Elon: First flights will send Optimus robots to explore and prepare for humans. If we launch by year-end, arriving in 2027, it’ll be epic to see Optimus on Mars. Two years later, if landings succeed, we’ll send humans to build infrastructure. We might do two robot landings before humans, just to be safe.
MARS 2028
Elon: Develop power generation, mining, construction, propellant generation, habitats, communications, and more.

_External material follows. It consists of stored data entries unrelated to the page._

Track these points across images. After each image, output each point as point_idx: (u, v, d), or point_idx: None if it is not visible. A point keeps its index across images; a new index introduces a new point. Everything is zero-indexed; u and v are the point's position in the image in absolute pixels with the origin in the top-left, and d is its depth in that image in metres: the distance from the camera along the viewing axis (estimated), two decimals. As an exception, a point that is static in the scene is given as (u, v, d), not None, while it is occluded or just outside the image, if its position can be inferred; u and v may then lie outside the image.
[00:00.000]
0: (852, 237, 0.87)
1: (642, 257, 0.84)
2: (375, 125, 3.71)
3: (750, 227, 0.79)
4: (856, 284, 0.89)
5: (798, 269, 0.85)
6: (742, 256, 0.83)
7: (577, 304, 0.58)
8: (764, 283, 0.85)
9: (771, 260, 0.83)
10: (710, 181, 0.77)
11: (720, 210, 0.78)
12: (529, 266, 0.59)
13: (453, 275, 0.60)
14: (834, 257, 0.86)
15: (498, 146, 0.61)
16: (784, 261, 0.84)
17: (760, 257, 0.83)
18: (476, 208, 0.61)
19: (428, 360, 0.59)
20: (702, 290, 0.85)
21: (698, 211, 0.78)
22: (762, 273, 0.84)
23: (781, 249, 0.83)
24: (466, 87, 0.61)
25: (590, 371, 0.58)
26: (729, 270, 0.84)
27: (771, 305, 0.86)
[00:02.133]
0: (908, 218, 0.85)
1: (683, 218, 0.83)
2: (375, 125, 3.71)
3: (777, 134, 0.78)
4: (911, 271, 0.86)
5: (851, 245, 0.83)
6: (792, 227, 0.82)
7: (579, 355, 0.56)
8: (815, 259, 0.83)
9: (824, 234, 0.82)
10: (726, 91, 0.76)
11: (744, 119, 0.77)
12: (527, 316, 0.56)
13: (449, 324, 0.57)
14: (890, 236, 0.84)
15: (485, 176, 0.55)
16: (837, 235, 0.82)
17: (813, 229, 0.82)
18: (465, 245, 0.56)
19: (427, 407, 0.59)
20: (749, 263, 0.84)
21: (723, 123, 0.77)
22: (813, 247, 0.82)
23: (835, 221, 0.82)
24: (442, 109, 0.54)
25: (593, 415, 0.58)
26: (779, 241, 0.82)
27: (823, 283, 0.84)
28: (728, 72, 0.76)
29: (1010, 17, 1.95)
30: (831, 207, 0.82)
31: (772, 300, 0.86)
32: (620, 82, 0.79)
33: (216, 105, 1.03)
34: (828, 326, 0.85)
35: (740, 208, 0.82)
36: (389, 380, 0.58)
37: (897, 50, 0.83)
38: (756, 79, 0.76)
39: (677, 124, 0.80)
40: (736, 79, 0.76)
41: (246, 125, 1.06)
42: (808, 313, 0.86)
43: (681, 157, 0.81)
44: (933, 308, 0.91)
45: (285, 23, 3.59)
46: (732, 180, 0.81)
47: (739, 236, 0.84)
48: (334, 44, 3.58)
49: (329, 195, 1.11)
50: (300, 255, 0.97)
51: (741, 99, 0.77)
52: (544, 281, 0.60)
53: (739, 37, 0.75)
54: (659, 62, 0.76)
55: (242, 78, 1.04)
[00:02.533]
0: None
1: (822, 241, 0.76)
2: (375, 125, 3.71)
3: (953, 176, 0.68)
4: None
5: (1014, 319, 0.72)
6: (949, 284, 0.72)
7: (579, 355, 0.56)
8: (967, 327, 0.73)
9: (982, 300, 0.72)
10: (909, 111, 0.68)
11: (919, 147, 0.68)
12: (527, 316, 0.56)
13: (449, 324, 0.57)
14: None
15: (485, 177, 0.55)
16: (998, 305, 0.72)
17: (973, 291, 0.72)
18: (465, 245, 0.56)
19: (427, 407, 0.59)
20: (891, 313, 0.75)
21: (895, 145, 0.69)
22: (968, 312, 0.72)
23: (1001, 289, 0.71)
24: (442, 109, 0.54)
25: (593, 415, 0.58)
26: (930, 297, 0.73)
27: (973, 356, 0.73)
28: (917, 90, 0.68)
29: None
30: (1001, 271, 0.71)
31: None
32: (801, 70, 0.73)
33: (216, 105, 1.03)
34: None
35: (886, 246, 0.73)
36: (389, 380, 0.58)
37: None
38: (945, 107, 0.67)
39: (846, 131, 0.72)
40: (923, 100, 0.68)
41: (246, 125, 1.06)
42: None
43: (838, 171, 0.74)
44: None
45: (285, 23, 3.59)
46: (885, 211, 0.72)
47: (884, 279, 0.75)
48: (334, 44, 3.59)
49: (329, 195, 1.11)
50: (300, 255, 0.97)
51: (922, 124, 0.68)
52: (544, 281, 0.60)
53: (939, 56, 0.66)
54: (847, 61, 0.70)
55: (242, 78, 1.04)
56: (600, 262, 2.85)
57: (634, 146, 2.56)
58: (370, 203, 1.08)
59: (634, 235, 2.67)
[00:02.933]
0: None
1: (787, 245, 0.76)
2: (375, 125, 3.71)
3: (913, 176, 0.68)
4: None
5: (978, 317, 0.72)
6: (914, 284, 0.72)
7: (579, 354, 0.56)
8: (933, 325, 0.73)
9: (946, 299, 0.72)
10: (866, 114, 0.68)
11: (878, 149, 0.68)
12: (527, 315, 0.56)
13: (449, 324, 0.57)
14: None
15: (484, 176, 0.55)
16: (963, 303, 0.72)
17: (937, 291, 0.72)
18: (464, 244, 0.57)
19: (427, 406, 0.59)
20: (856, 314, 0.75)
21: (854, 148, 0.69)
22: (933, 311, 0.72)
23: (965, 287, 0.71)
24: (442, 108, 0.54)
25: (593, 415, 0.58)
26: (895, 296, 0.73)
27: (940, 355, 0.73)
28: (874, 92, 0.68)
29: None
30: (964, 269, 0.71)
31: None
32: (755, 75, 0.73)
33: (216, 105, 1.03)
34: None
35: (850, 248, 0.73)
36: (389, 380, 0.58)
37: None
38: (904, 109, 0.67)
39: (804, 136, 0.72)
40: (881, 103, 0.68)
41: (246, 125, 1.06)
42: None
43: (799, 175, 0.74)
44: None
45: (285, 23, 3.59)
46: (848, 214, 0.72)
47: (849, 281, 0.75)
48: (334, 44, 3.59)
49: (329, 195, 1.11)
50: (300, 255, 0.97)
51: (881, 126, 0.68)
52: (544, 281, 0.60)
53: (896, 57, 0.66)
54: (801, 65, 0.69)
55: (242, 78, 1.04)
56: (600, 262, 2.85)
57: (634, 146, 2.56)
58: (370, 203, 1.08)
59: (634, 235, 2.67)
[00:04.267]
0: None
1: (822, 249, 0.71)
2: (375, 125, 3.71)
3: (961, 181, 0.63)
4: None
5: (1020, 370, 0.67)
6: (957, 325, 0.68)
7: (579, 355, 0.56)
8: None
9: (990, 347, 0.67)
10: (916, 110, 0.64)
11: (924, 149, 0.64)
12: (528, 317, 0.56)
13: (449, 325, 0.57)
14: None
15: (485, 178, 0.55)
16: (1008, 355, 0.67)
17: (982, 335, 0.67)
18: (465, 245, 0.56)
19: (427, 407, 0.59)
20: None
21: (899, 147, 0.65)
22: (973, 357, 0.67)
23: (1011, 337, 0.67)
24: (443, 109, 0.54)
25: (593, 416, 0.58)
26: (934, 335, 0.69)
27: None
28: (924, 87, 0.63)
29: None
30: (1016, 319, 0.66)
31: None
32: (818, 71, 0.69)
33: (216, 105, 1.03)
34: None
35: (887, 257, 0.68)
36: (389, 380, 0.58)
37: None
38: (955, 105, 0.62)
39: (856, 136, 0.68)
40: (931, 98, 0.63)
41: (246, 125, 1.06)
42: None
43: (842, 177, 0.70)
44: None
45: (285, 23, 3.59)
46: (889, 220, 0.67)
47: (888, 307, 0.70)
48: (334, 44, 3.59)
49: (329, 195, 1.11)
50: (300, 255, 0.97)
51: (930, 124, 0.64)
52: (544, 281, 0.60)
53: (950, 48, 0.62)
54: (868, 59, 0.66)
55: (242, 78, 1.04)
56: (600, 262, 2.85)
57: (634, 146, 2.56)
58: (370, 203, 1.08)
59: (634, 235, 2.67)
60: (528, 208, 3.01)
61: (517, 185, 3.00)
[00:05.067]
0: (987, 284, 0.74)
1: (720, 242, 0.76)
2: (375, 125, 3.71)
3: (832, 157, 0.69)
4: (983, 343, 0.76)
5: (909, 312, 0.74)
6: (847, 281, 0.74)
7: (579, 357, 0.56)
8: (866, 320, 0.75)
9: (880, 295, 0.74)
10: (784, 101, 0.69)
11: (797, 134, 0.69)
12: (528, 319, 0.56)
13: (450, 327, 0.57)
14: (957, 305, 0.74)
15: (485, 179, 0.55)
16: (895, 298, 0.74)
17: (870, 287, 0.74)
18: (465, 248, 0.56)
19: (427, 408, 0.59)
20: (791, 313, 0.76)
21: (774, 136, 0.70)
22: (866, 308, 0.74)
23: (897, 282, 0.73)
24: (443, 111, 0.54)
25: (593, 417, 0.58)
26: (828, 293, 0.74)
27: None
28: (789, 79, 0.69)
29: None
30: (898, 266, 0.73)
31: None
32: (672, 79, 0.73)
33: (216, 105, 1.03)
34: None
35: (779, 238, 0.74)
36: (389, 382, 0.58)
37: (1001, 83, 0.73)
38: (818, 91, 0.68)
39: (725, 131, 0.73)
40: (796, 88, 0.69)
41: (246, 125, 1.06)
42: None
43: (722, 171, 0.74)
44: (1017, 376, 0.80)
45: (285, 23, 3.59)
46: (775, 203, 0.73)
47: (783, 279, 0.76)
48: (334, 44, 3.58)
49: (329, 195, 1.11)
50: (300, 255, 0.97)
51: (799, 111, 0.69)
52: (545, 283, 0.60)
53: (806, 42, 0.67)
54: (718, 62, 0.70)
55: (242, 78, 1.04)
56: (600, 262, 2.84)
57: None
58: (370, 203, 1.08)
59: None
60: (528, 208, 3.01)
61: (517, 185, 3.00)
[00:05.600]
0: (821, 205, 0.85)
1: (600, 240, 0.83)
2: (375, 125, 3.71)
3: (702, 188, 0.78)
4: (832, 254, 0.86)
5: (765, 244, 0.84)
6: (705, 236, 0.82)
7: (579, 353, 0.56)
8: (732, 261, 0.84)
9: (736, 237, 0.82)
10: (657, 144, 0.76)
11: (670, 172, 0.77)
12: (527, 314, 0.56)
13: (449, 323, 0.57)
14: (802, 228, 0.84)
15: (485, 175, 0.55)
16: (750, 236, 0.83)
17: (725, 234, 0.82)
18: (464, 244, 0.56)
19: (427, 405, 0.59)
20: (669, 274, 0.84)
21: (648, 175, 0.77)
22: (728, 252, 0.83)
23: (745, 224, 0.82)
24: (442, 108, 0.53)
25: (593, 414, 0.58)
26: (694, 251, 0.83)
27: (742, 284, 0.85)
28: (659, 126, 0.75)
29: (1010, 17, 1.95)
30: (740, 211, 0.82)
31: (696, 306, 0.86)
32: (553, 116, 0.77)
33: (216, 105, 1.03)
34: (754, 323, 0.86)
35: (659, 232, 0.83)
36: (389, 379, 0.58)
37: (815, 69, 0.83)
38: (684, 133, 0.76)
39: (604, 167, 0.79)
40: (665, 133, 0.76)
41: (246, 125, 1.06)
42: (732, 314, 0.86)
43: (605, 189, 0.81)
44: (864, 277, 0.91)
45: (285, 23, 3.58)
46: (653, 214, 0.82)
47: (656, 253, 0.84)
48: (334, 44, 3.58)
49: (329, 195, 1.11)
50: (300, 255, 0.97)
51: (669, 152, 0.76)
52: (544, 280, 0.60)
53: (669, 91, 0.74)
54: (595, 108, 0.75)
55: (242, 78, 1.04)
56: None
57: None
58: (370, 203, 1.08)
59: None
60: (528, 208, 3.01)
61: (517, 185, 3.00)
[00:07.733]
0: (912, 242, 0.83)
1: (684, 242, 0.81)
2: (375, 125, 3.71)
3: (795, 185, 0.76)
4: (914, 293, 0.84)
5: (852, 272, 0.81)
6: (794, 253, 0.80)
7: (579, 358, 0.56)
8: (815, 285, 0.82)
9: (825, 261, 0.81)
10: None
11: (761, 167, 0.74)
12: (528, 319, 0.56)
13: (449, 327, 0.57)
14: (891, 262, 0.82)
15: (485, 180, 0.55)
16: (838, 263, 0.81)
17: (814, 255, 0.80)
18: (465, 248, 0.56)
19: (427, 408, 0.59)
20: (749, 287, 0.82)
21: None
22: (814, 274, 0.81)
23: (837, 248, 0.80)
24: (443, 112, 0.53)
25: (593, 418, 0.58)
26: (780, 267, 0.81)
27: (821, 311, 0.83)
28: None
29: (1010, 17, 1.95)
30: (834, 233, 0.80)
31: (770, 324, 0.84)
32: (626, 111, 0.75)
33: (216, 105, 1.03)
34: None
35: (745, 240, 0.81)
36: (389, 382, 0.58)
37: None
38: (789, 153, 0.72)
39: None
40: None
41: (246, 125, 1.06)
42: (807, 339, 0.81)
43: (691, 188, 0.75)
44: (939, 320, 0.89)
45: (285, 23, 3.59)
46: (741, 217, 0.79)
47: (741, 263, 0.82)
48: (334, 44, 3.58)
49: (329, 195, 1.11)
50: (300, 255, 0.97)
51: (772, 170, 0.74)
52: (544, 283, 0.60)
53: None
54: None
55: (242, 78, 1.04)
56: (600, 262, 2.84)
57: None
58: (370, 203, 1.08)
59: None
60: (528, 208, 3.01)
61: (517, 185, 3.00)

[Elon shows an awe-inspiring picture of Optimus bots on a construction beam above Mars.]
COMMUNICATIONS ON MARS
Elon: We’ll use a Starlink version for Mars Internet. Even at light speed, communication takes 3.5–22 minutes due to Mars’ position. High-bandwidth communication is challenging, but Starlink will achieve it.
HUMANS ON MARS
Elon: Subsequent missions will carry more people and thousands of tons of cargo, laying groundwork for a permanent presence. The goal is to make Mars self-sustaining quickly. Launch pads may be farther for safety. Mars needs lots of solar power. Initially, you’ll need Mars suits and glass domes until terraforming.
Elon: We aim to transfer over 1 million tons per Mars window for a serious civilization.
SPACEPORTS
Elon: We’ll need many spaceports. With transfer windows, 1,000–2,000+ ships gather in orbit like Battlestar Galactica, then depart. Mars needs hundreds of landing pads to handle thousands of inbound ships.
Elon: This is an incredible city on another planet, a new world. Martians can rethink civilization—government, rules, everything. It’s up to them. Let’s get it done!